When I thought of this thing as somethign that people could use, I clearly saw that no one is willing to go find their file just to hand it to some server where it could be linked to your online tracking IDs and their own trait research. This kinda flips that on its head, I did all the work to compile the PGS variant collections for each trait as listed on the PGS catalog, a single file per trait split by chromosome is scored directly (with fast liftover from hg19->hg38 positions), letting you score your local DNA against gigabytes of weighted variants for all of the identified traits through cheap cloudflare R2 CDN byte range sipping (and hosted on cloudflare pages free tier!).
The benefits of the architecture are pretty obvious as far as simplified hosting and prep for me, but the benefits for the user are huge without needing to risk data breech or willful corporate data selling. Their data stays put locally for them, their mobile phone or laptop is the compute through DuckDB-wasm and Using a 10 year old machine and a single core I can score 64 traits for a user in ~3 hours.
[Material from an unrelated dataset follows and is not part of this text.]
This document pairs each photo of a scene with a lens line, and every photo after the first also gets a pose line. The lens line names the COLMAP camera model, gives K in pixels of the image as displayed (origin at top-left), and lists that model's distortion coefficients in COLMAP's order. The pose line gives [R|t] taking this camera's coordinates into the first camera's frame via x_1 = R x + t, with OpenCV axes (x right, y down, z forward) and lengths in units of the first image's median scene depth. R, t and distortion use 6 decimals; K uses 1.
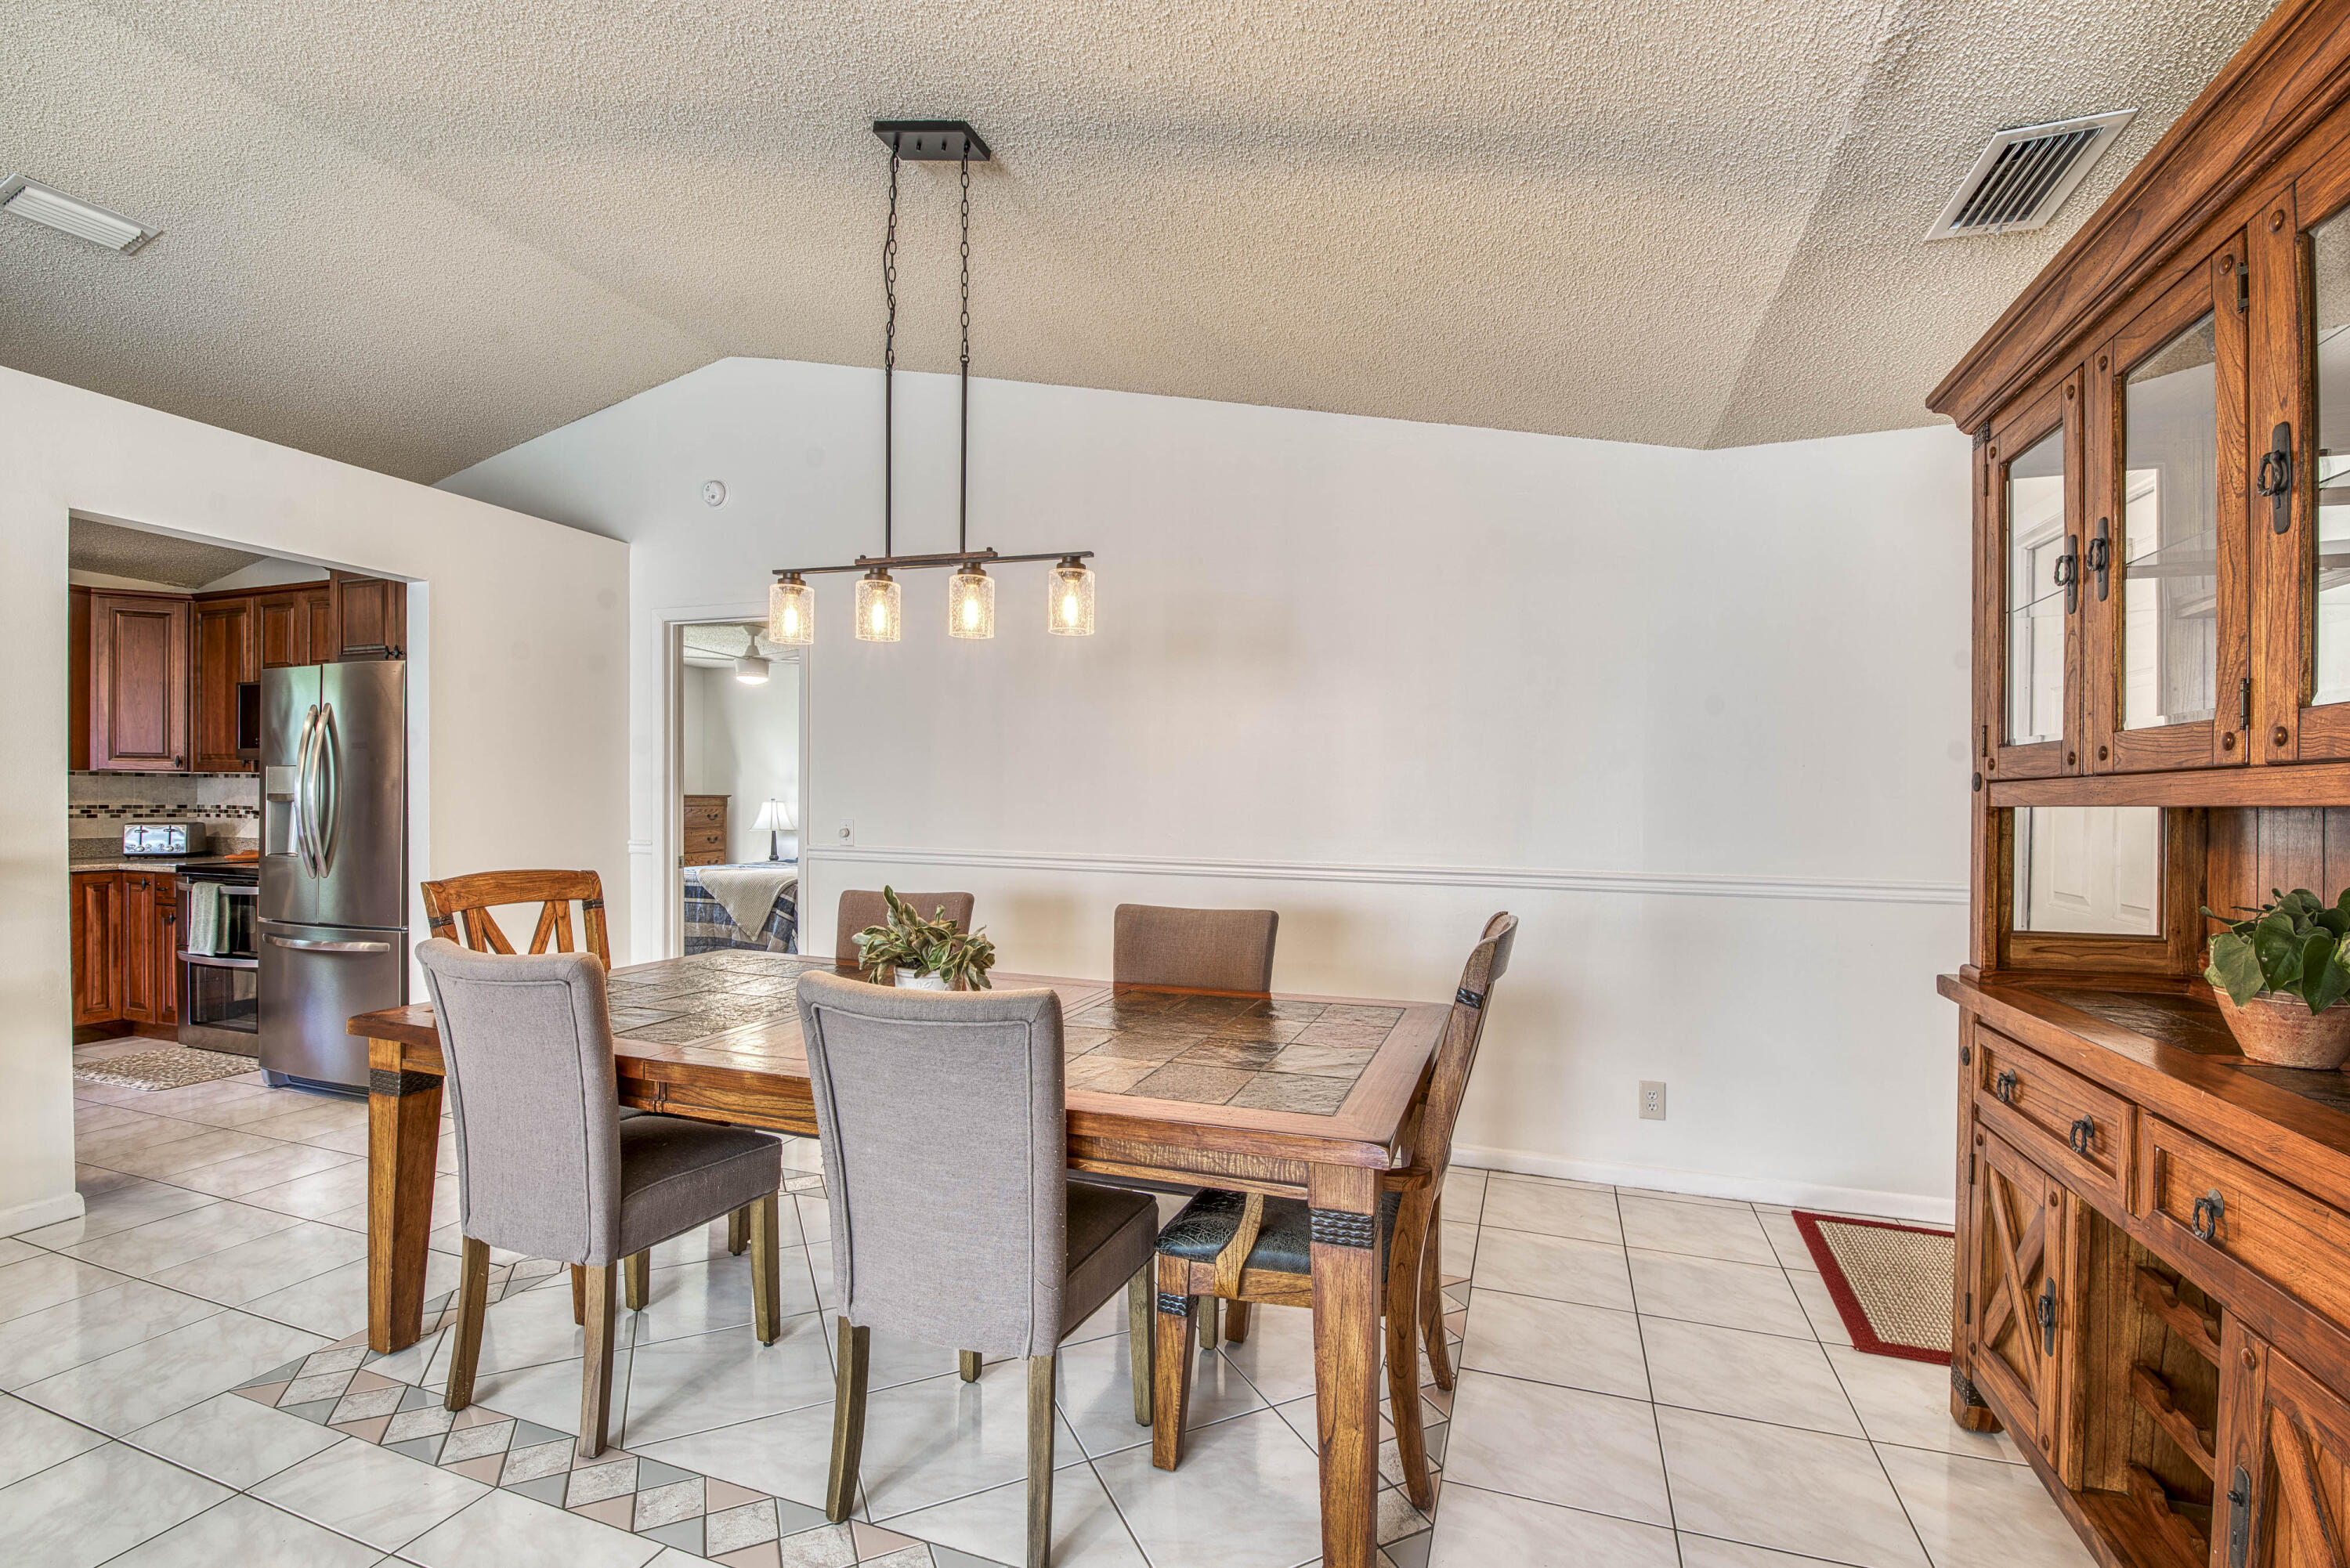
lens RADIAL K [[1009.3, 0, 1201.3], [0, 1009.3, 805.9], [0, 0, 1]] dist [-0.000432, -0.012350]
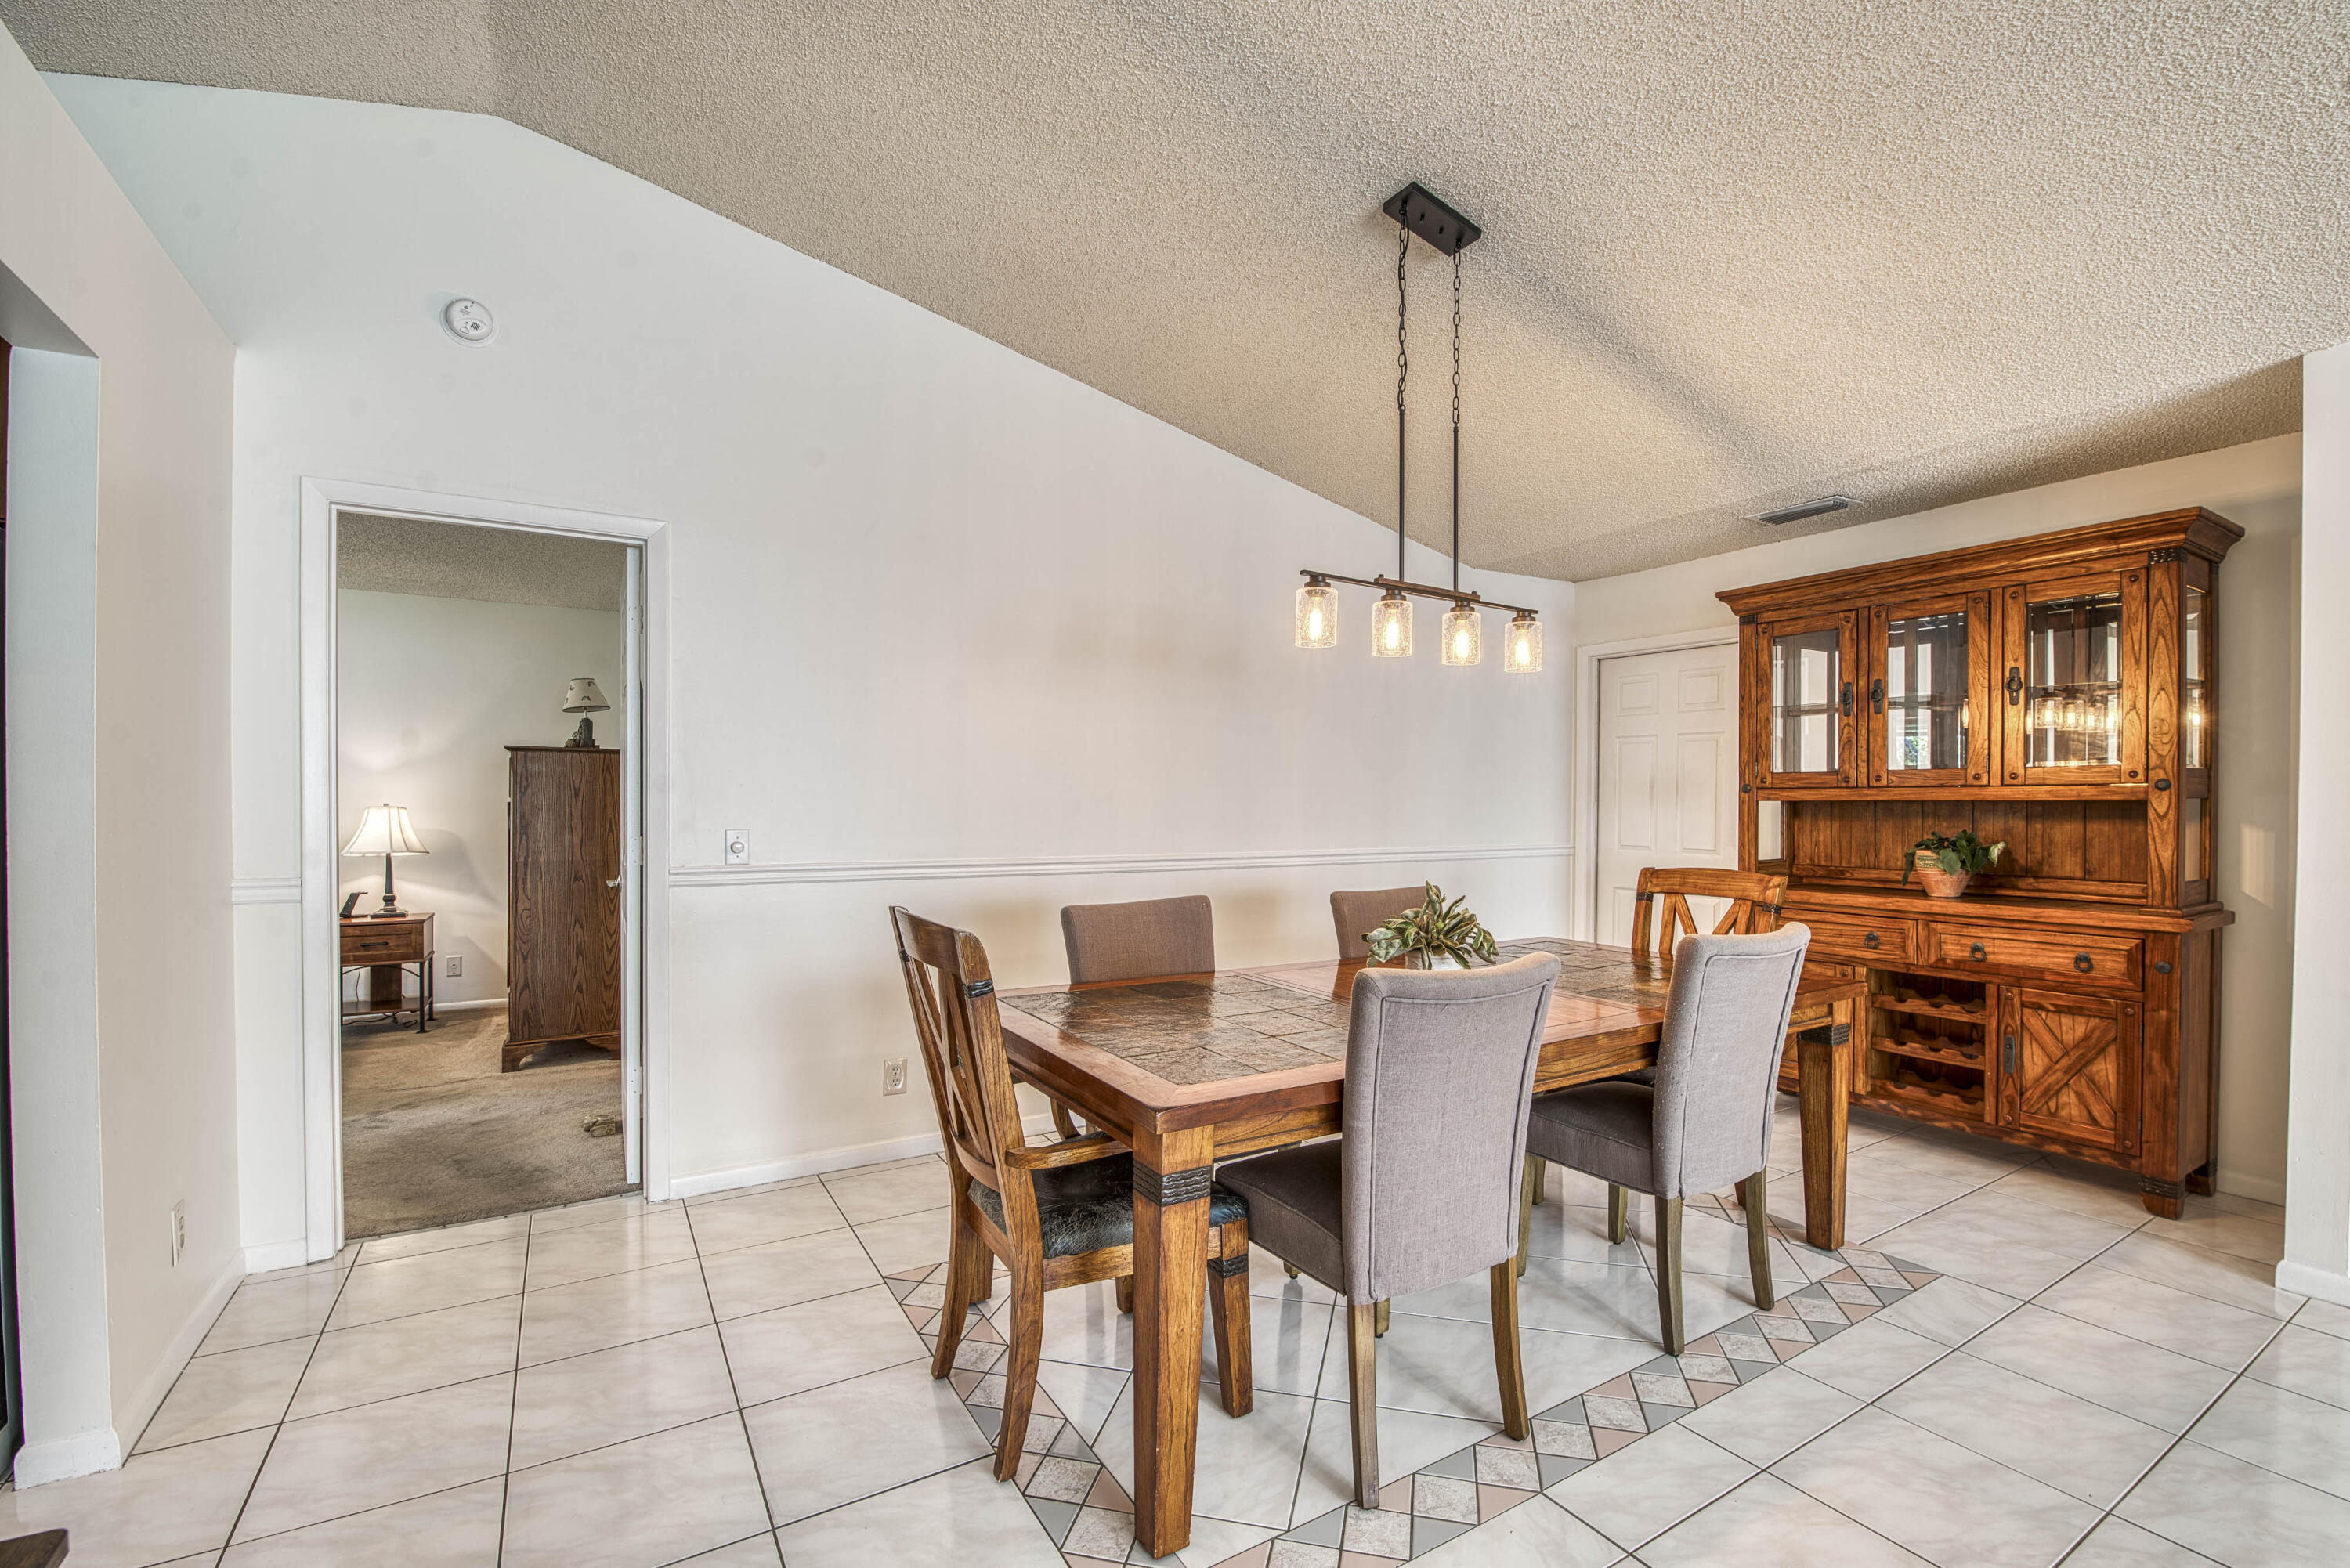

The data pipeline lab work also has my best bet at a near identical output and process as Michigan Imputation Server (https://imputationserver.sph.umich.edu/), running locally from downloaded publically available genome data (~300-500gb?). I'm offering to run the pipeline pre-configured in AWS for a little cost (https://impute.asili.dev/about), my first personal AWS and Stripe integration project! Scare-cited for sure.
Even worse, I couldn't stand to put yet another React project out into the world, so I collected all the crap I'd learned doing web dev since the 90s to make some kind of modern, no build, collection of ideas I call Clearstack (https://clearstacks.org/). Asili, and of these sites I maintain (and my personal blog) are running this scaffolding spec framework to great success, but it might still be a stupid idea, so don't go jumping on the wagon yet.
I am a solo maintainer, and I'm sharing this as a beta to gather feedback from bioinformaticians, developers, and self-hosters. The repository is here: https://github.com/techninja/asili
I would love feedback on: * Any bottlenecks or issues for certain machines. * Thoughts on no-build dev architecture * Any related projects I can look into
I'll be around to answer questions, handle technical feedback, and review suggestions!